温灸や入浴により免疫力を高め病気にかかりにくく、また病気から回復しやすい体質をつくるのを目的に行う温熱療法ですが新陳代謝を促す効果や筋肉の緊張をほぐしたり血流が良くなったりと様々な効果が期待できます。行動が困難な重度の患者には、短時間で入る半身浴や足湯などがおすすめです。

●薬物療法

慢性疲労症候群の治療法の中で薬物療法を中心に行われることが多いです。そのなかでも身体の免疫力を高めることを目的に「捕中益気湯」と呼ばれる漢方薬を用いることによって患者の4割の方が症状が軽減したとされています。

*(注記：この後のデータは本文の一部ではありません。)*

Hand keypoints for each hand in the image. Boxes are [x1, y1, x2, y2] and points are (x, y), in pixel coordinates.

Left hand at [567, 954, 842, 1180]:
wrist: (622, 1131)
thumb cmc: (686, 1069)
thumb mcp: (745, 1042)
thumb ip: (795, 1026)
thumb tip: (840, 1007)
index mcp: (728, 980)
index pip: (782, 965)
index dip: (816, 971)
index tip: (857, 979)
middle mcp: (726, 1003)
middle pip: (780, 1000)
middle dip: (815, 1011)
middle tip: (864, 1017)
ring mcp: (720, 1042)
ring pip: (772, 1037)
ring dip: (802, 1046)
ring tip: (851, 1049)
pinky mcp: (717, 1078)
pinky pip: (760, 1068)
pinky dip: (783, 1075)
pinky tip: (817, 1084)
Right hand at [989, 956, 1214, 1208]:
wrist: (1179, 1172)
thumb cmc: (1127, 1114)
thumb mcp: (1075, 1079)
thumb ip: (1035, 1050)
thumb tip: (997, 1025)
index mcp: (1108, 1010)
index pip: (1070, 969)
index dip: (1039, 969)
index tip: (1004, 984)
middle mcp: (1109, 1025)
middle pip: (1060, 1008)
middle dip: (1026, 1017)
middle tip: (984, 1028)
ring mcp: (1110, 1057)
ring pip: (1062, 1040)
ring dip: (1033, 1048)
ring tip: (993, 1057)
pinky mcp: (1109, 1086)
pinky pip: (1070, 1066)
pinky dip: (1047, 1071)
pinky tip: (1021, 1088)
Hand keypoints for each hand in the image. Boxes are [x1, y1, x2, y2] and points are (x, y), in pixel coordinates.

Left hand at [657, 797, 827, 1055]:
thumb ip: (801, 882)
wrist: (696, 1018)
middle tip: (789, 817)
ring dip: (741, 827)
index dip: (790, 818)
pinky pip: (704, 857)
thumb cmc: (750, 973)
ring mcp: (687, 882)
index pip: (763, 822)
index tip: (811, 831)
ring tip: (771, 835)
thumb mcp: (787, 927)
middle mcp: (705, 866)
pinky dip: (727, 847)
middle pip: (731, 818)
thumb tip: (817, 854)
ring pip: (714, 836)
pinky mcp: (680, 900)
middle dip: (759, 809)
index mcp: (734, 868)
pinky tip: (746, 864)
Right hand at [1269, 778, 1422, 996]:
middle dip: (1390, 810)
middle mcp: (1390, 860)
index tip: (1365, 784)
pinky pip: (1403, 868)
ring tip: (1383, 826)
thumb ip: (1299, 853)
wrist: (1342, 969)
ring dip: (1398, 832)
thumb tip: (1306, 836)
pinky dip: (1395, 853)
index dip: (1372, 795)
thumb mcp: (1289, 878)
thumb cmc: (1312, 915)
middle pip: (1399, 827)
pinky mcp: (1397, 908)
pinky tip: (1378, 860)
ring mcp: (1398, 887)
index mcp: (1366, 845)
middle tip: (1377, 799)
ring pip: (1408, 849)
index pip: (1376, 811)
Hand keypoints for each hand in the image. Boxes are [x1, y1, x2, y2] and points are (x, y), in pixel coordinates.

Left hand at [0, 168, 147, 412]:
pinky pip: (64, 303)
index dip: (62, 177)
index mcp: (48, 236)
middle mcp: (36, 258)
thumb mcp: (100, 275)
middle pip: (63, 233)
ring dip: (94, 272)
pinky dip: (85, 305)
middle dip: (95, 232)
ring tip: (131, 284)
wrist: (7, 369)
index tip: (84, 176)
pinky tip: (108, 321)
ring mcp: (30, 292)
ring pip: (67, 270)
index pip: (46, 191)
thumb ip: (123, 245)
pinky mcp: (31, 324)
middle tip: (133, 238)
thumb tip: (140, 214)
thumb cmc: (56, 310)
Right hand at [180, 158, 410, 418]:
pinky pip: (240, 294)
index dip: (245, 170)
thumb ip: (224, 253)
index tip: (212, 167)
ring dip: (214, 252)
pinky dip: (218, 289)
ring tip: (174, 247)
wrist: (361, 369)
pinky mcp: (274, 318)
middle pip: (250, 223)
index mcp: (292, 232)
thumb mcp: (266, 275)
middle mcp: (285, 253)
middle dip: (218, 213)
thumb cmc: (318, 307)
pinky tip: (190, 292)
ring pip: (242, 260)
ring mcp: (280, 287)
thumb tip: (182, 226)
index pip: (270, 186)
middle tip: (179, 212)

他にも症状に合わせて非ステロイド系抗炎症剤や低用量三環系抗うつ剤、抗不安剤、抗菌剤、抗ウイルス剤、ビタミンC、メチコバールなどが使用されることがあります。

まとめ

お風呂

日ごろから疲労回復に努めていますか?自分が思っているよりも疲労は身体に蓄積されていくものです。仕事や家事、育児などで忙しくても毎日入浴したり、十分な睡眠をとるようにしましょう。バランスのとれた食事も大事ですよ。

自慢性疲労症候群は発症すると完治するまで数か月から数年かかると言われています。根気よく治療を続け少しずつ症状の改善を図っていくことが大切なのです。是非、今回の記事を参考にしてください。